We know that in times of drastic reductions in government funding to local councils, that less money is available to spend on public services, and that cuts disproportionately affect women. As Lisa Clarke, Women’s Officer for Broxtowe Labour, tells me, ‘We are currently witnessing an epidemic of violence against women and girls. Two women a week are murdered at the hands of a current or former partner; and yet as local authorities struggle to cope with cuts to central funding “women’s services” experience real time cuts’.  BWP offers support and advice to women living in the Nottinghamshire borough of Broxtowe through the delivery of a range of services. This is achieved through a mixture of outreach, one-to-one support, and group support. Examples of support include resilience building, safety planning, and assistance in accessing a range of other essential services such as housing, legal and financial support.

Funding is essential to ensure project development to meet the ever increasing complex needs of our services users

BWP has supported thousands of women and children since it was launched in 2001. It plays a crucial role in our community. Sarah Dagley, Business and Fundraising Manager at BWP, informs me: “The greatest risk for BWP is lack of funding in order to maintain current service provision”. Current levels of support are at risk.
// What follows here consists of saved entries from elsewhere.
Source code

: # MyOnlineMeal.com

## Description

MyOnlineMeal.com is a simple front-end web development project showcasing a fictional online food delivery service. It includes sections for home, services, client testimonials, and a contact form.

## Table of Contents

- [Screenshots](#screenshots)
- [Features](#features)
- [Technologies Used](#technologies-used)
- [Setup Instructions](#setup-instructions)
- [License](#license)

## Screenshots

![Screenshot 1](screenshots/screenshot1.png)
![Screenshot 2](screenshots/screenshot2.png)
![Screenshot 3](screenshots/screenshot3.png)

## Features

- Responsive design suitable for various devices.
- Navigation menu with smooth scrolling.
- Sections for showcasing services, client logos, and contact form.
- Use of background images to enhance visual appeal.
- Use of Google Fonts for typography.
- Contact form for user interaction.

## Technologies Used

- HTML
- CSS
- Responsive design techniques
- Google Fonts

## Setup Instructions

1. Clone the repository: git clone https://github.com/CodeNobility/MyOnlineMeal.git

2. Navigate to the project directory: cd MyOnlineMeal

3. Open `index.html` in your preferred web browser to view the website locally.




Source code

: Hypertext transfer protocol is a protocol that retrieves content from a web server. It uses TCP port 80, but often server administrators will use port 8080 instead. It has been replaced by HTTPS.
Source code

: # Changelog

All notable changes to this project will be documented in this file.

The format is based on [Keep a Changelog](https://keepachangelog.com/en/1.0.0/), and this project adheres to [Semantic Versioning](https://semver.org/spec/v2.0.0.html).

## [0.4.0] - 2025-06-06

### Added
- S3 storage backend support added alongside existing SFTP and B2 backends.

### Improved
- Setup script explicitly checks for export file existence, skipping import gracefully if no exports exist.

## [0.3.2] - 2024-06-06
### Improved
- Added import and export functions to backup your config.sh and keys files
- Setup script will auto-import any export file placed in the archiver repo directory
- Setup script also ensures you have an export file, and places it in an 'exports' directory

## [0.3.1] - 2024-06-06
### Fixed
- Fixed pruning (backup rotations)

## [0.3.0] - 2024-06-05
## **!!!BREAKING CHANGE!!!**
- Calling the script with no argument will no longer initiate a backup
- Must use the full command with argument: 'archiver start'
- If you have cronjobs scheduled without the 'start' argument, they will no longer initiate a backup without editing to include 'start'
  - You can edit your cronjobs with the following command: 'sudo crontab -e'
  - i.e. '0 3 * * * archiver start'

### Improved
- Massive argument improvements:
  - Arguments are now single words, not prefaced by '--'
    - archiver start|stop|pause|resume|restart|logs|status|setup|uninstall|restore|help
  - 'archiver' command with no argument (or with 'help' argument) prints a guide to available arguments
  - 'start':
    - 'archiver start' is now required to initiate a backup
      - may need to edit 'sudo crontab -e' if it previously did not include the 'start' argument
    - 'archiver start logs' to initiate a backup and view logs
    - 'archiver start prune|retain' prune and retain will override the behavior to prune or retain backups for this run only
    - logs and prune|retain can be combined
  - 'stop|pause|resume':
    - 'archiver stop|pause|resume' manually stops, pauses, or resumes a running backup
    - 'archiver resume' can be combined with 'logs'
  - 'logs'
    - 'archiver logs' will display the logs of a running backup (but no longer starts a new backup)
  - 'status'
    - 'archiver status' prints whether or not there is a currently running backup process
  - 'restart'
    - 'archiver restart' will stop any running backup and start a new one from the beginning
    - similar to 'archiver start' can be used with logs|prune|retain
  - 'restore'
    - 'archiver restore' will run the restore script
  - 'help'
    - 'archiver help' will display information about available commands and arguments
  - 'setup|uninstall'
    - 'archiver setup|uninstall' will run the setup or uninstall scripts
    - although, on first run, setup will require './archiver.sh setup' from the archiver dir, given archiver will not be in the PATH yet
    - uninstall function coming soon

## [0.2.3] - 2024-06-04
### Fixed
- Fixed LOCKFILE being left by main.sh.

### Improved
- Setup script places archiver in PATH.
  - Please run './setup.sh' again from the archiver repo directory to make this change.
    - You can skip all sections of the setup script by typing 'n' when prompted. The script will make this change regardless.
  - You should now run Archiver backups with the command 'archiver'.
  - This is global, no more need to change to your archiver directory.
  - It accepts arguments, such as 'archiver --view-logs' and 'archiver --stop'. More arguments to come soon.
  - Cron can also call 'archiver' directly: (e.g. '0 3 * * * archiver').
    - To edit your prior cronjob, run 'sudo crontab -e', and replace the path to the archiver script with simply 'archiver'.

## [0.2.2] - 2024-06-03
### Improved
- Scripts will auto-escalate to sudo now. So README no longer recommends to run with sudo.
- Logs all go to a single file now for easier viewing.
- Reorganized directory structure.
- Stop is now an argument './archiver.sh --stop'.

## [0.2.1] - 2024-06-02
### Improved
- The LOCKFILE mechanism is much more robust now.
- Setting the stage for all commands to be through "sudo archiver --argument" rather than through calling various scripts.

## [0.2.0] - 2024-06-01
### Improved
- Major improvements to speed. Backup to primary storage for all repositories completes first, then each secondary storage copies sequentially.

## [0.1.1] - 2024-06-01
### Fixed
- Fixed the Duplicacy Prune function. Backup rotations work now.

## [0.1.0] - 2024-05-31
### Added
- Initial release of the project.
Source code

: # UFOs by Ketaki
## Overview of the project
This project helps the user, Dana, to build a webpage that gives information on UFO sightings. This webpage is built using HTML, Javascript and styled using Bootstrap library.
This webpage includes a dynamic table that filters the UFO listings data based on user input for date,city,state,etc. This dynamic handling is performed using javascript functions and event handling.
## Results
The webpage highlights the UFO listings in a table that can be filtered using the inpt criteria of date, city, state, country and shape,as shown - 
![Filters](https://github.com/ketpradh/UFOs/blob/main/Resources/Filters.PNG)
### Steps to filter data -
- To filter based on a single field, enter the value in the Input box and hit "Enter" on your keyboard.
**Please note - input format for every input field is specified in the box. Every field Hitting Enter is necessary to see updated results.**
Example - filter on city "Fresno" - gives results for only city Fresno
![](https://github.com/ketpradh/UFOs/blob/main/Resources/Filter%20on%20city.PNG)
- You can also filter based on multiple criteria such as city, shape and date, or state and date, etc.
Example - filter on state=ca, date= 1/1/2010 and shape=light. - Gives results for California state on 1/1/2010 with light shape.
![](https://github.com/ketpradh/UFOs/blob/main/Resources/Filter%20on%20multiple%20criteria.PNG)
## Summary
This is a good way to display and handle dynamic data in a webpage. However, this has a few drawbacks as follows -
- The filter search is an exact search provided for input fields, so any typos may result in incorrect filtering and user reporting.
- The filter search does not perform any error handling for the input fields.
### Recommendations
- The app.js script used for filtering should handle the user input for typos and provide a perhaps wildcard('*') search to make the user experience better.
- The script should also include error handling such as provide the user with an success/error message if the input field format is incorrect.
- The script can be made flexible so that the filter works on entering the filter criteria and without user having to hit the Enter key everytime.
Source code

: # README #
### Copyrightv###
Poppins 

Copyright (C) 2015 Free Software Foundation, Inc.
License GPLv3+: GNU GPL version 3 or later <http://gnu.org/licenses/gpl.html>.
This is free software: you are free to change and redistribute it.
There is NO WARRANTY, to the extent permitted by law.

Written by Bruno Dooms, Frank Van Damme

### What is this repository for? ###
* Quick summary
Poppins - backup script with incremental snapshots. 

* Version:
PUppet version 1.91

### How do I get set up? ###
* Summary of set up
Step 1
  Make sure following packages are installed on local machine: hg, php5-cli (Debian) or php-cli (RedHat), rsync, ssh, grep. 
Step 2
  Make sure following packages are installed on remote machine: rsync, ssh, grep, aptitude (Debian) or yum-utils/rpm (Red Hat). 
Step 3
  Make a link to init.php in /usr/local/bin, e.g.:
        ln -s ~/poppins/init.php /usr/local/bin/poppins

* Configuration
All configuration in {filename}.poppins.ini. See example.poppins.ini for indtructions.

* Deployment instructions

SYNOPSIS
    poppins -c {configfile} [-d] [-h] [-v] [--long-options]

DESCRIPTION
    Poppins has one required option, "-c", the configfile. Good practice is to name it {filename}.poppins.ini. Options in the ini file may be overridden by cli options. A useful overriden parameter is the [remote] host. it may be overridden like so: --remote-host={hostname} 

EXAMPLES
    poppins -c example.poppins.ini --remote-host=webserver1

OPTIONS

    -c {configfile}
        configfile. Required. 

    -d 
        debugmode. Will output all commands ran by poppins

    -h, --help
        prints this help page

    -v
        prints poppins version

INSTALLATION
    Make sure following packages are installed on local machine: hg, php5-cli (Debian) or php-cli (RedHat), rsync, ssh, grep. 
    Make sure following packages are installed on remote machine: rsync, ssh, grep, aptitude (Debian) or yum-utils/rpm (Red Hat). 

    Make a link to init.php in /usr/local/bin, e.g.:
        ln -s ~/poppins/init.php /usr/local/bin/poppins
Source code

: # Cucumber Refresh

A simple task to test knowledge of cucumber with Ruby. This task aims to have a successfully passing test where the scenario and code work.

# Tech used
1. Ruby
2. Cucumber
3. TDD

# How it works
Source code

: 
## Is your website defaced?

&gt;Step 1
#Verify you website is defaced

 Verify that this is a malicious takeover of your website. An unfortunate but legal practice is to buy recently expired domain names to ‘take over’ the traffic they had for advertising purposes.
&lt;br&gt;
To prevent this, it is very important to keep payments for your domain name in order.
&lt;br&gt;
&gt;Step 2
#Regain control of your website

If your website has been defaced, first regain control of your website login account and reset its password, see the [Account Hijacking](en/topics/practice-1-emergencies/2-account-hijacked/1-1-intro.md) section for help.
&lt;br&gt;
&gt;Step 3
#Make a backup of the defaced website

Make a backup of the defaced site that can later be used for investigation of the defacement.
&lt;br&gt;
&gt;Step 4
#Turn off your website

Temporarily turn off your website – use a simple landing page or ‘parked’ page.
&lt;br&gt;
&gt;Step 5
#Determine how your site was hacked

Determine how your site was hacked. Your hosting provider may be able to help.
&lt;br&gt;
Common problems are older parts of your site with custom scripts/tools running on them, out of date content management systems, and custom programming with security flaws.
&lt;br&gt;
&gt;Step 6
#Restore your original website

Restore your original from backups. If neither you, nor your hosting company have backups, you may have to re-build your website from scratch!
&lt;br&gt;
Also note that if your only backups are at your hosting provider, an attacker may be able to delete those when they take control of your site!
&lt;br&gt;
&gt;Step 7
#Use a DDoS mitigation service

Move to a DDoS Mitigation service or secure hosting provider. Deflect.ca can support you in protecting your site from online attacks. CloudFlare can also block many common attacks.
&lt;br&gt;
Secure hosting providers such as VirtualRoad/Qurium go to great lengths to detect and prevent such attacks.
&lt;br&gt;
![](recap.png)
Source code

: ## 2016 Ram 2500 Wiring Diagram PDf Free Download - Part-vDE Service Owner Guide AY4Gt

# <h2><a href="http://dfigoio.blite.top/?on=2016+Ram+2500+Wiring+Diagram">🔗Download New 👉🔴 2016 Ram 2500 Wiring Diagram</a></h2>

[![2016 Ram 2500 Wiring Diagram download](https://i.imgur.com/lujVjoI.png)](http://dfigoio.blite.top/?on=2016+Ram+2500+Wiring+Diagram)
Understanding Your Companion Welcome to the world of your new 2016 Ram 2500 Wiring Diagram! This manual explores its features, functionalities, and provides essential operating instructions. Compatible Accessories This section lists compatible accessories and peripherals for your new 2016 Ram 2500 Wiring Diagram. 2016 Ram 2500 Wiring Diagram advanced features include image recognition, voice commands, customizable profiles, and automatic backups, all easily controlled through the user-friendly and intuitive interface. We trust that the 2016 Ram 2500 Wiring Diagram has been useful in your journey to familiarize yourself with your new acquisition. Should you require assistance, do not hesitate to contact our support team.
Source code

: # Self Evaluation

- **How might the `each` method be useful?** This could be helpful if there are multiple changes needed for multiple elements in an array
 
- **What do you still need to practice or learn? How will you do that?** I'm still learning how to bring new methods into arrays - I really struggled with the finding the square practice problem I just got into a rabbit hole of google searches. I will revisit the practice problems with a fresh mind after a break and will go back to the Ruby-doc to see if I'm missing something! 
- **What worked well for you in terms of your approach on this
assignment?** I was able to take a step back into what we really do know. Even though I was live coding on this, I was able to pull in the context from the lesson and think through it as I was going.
As the number of women and their families needing support increases, Sarah is also concerned that alterations to funding structures means that BWP will struggle “funding is essential to ensure project development to meet the ever increasing complex needs of our services users. It is also extremely important to the women and their families with whom we work that they have access to local services.”

I’m sure we can all agree that this is a shocking state of affairs.

The fundraising event at the White Lion in Beeston has been organised to raise much needed money for BWP. It aims also to help raise awareness. A BWP representative will be present to give a short talk. Music starts at 7.30 prompt. We are delighted that former Eastwood local, Matt Hill (stage name of Quiet Loner) will return to the area to play us a gig. Matt is the musician-in-residence at the People’s History Museum and will be performing his show ‘Battle for the Ballot’ as part of a national tour. Later in the evening, entertainment is provided by two local bands – Dear Victor and Cherry Hex and the Dream Church. More information can be found on the facebook event page. If you cannot make the event, but want to donate, you can visit BWP’s webpage for more information.

This event is part of the ‘We Shall Overcome’ nationwide series of events, all of which are locally organised to support local services helping those affected by austerity cuts. Elsewhere in the Nottingham area, events have been put together supporting homeless support centres and organisations, mental health support groups, and food bank providers.